Kshama Sawant and Tim Burgess don’t always get along. One is a firebrand socialist who wants to flip the system. The other is a good governance moderate who wants to perfect it. Each serves as the other’s punchline in stump speeches.
Yet today Burgess lent his support to a budget amendment by Sawant that would raise an extra $2 million per year by eliminating a tax exemption on international investment management firms. Specifically, the change would eliminate a special, lower Business and Occupation tax rate the council passed in 2009. The tax rate on affected businesses would increase from 0.153 percent to 0.423 percent. As chair of the council’s budget committee, Burgess is in charge of synthesizing the mayor’s budget draft with requested changes from councilmembers. Today, he incorporated Sawant’s tax change—one of many, many requested changes from councilmembers—into his synthesis draft.
In a press release, Sawant connected the tax change to class struggle, calling it “corporate welfare.” “It’s outrageous that wealthy companies doing international investing in Seattle pay a lower tax rate than a small independent coffee shop,” she said. “They get a tax break while people sleep on our streets.”
But Burgess supports closing it as a tweak to the existing tax framework. “I think the B&O tax thing that Kshama proposed has broad support on the council,” he says. Burgess was one of the council members who in 2009 voted unanimously to approve the special tax rate on international investment managers. “It’s not as sinister as [critics] suggest,” he says. The 2009 reduced tax rate was passed in the context of an economic downturn, he says, and was an attempt to attract a specific large employer, Russell Investments, that was then actively considering whether to relocate to Seattle. “If that will move 3,000 jobs to Seattle,” he recalls thinking, “absolutely. And that’s what we did.”

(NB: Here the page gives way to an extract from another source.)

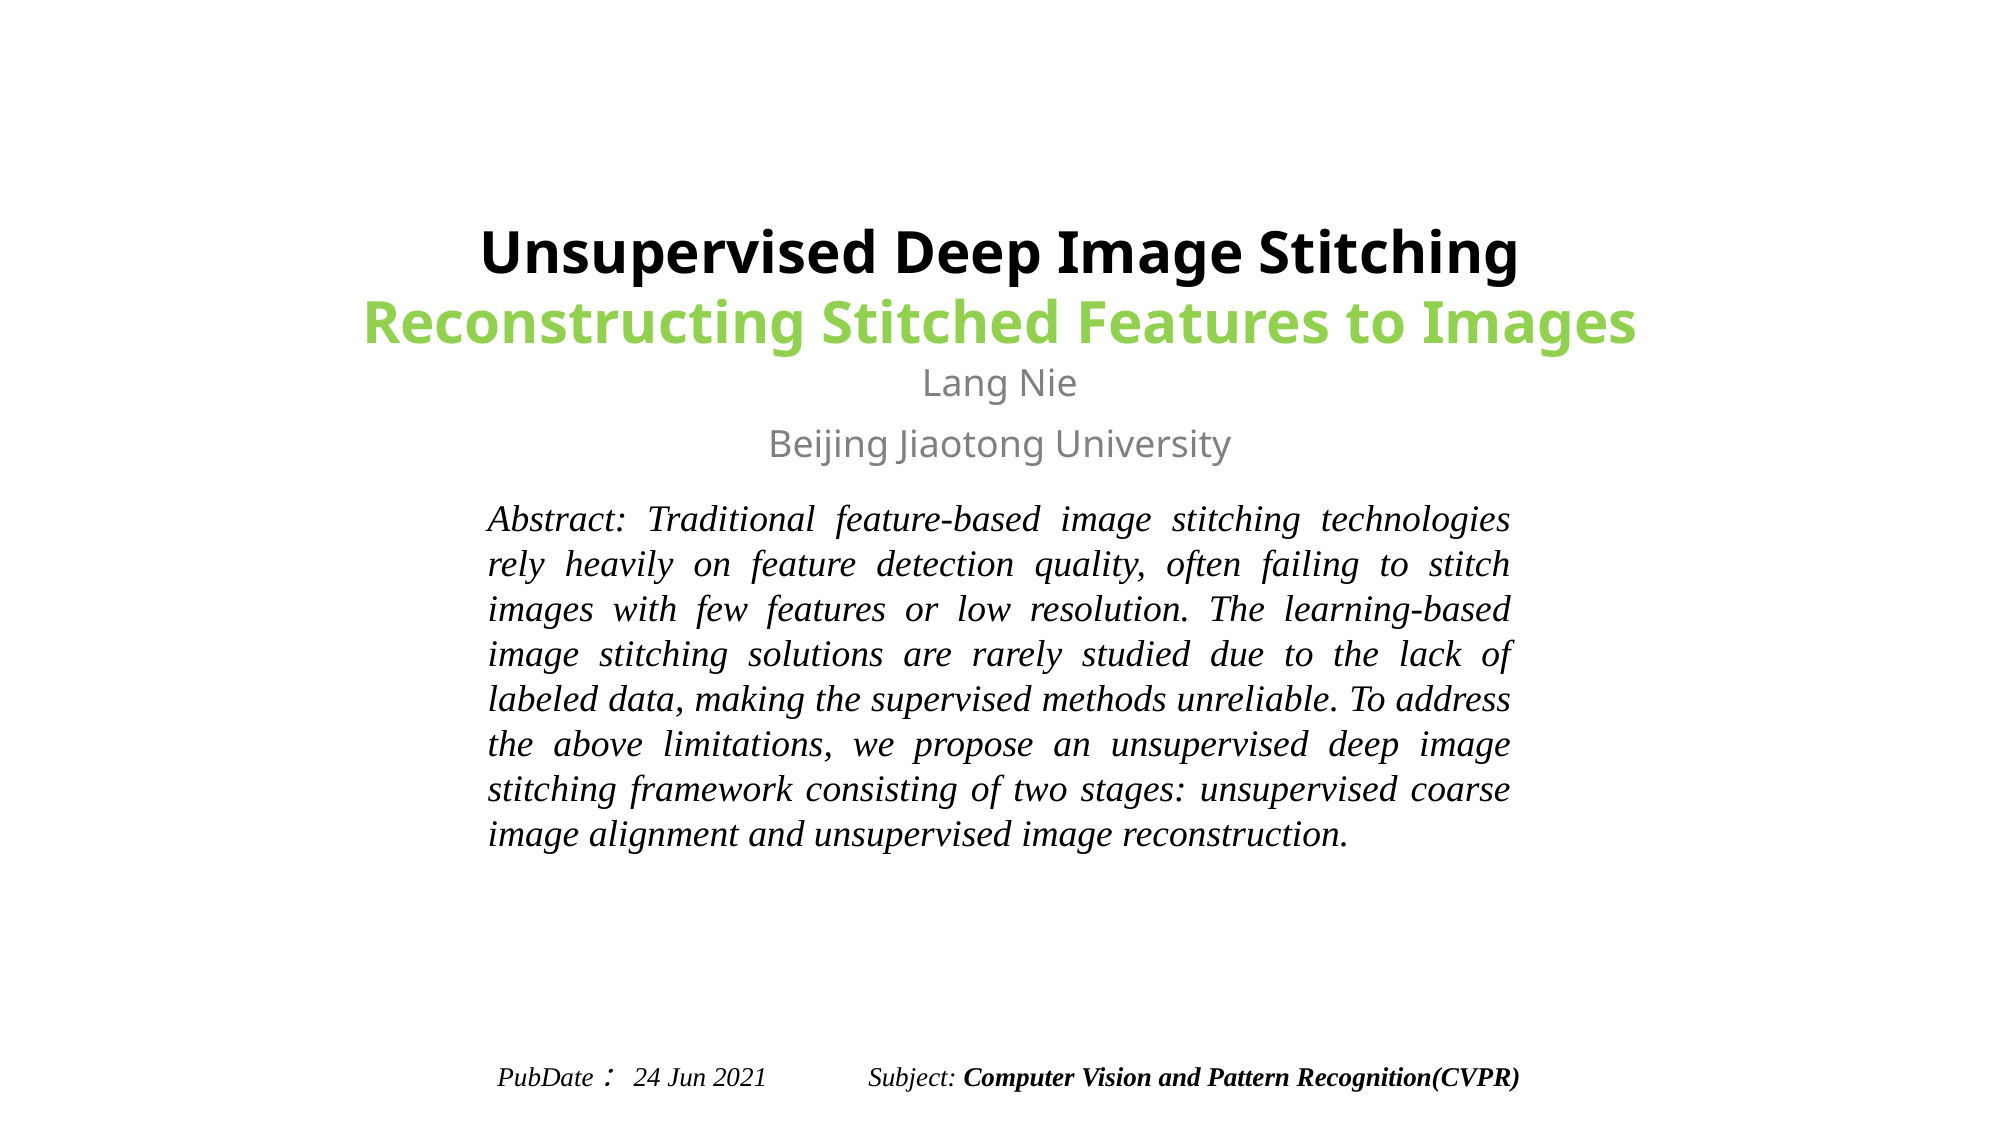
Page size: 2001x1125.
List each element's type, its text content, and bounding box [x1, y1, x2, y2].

Now that the local economy is hot again, incentivizing business is somewhat redundant. “I get the argument that it appears to the uninformed that we have granted some super discounted rate to a category of businesses,” Burgess says, but that’s wrong. The economy was bad in 2009, so attracting jobs was more important then. “I think the way things have gone since 2009, we’re fine eliminating that rate,” Burgess says.